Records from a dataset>
---------------

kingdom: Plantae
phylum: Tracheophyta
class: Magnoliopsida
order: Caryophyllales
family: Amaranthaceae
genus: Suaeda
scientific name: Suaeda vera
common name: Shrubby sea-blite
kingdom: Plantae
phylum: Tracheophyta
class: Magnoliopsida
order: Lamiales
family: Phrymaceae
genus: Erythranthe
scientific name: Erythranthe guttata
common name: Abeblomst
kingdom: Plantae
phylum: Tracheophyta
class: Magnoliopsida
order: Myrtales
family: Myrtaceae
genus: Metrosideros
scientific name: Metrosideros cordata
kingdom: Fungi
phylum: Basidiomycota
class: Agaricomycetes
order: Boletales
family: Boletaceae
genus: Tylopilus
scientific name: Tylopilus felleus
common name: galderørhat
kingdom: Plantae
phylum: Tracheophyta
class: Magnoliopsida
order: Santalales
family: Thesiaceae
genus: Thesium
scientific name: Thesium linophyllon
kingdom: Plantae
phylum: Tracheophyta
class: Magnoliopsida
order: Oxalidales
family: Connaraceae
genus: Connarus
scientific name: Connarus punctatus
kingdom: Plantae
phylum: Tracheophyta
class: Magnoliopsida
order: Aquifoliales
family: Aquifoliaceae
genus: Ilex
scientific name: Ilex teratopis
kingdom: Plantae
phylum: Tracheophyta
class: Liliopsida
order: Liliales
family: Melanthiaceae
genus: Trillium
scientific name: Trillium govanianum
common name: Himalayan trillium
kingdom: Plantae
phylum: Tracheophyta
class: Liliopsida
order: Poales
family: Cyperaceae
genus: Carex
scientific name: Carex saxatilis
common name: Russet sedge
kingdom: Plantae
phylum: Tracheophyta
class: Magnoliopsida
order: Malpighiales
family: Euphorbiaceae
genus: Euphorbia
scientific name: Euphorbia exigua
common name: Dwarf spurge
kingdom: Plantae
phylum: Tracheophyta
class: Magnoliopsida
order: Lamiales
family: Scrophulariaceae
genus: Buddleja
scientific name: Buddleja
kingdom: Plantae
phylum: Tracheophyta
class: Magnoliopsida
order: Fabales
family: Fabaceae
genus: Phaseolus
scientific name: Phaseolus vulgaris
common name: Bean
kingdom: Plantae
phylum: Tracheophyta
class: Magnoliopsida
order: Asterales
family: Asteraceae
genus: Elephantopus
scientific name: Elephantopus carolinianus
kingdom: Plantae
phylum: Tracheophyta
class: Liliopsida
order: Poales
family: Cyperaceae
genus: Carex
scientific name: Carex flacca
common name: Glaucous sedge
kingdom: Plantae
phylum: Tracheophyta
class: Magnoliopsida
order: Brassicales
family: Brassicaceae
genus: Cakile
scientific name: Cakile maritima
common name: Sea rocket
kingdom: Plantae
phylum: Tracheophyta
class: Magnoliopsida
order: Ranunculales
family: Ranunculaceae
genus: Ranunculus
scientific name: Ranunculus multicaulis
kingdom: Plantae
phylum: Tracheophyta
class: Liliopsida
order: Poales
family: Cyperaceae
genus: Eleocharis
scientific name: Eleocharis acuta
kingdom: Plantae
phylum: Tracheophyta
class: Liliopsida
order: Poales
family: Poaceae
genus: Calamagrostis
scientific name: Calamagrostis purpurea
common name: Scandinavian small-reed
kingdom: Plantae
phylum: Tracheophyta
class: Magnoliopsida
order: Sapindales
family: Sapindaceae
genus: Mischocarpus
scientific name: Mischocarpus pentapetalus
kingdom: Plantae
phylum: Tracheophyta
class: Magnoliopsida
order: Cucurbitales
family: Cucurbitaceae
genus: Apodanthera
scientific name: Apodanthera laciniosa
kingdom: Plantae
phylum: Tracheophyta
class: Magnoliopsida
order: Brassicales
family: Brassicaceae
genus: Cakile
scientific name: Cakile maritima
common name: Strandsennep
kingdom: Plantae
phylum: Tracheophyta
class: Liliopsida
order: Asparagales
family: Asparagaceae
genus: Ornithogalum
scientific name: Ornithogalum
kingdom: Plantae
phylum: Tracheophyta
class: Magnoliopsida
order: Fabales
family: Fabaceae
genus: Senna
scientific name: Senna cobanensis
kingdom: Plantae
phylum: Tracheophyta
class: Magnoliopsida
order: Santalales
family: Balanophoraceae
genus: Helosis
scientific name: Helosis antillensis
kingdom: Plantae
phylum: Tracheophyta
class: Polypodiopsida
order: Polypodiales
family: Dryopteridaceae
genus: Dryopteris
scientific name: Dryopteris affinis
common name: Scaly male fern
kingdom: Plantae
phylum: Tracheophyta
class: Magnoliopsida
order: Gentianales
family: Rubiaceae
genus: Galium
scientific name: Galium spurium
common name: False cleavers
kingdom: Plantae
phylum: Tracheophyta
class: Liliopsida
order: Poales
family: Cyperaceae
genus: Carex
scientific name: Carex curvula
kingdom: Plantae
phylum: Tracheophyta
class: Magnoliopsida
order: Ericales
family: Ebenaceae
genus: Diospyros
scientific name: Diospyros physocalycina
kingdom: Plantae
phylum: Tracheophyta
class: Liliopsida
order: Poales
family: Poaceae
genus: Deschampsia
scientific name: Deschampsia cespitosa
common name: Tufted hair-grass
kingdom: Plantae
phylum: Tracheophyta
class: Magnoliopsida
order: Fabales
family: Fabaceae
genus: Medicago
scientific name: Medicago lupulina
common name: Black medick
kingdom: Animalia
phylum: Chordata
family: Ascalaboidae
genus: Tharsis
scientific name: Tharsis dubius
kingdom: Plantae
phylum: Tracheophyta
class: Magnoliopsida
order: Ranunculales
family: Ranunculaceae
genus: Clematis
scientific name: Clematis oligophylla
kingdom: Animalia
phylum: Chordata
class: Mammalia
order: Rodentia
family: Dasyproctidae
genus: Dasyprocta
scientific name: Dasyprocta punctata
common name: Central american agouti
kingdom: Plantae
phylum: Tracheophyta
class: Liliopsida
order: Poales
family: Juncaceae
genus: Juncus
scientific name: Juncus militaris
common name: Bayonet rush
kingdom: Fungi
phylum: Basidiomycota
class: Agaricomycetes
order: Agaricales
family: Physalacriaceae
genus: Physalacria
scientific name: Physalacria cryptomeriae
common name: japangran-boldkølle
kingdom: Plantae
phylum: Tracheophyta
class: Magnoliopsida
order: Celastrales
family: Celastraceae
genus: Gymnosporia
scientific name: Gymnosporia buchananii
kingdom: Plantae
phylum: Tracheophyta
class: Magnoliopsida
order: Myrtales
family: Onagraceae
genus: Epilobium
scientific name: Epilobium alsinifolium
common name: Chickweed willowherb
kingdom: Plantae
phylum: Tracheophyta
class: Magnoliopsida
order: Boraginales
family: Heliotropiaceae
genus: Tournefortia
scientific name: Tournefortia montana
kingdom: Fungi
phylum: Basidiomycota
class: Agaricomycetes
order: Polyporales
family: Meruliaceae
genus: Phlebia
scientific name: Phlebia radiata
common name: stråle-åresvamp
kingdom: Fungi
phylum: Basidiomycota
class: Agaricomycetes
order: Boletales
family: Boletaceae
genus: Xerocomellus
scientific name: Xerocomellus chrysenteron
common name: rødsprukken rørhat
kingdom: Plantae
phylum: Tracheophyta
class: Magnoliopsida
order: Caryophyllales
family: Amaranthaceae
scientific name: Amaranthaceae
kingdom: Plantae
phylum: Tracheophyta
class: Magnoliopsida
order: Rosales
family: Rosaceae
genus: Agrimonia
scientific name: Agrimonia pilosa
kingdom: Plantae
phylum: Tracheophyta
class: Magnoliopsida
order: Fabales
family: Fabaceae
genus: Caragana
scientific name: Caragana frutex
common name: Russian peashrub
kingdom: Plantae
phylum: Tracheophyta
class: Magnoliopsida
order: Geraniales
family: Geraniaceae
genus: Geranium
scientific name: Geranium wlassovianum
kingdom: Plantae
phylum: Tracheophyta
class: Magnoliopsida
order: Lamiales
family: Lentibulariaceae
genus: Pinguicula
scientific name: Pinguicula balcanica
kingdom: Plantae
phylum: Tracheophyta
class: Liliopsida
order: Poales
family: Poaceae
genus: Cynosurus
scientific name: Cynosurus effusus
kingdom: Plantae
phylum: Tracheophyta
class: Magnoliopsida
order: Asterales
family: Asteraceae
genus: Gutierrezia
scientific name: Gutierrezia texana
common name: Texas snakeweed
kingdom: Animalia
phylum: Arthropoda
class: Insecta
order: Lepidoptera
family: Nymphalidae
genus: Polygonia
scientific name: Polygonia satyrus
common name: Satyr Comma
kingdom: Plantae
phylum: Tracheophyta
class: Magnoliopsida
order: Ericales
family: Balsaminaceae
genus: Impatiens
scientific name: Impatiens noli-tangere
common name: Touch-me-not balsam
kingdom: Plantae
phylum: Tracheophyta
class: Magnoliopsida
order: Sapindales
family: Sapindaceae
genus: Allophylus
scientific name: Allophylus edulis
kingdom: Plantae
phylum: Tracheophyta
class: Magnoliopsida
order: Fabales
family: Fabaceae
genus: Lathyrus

---------------

Problem to work on> Rewrite the part of the items that opens with the line containing "family: Dasyproctidae" and closes with the line containing "genus: Gymnosporia", changing "common name" to "vernacular name" and leaving everything else as it is.

Task response>
family: Dasyproctidae
genus: Dasyprocta
scientific name: Dasyprocta punctata
vernacular name: Central american agouti
kingdom: Plantae
phylum: Tracheophyta
class: Liliopsida
order: Poales
family: Juncaceae
genus: Juncus
scientific name: Juncus militaris
vernacular name: Bayonet rush
kingdom: Fungi
phylum: Basidiomycota
class: Agaricomycetes
order: Agaricales
family: Physalacriaceae
genus: Physalacria
scientific name: Physalacria cryptomeriae
vernacular name: japangran-boldkølle
kingdom: Plantae
phylum: Tracheophyta
class: Magnoliopsida
order: Celastrales
family: Celastraceae
genus: Gymnosporia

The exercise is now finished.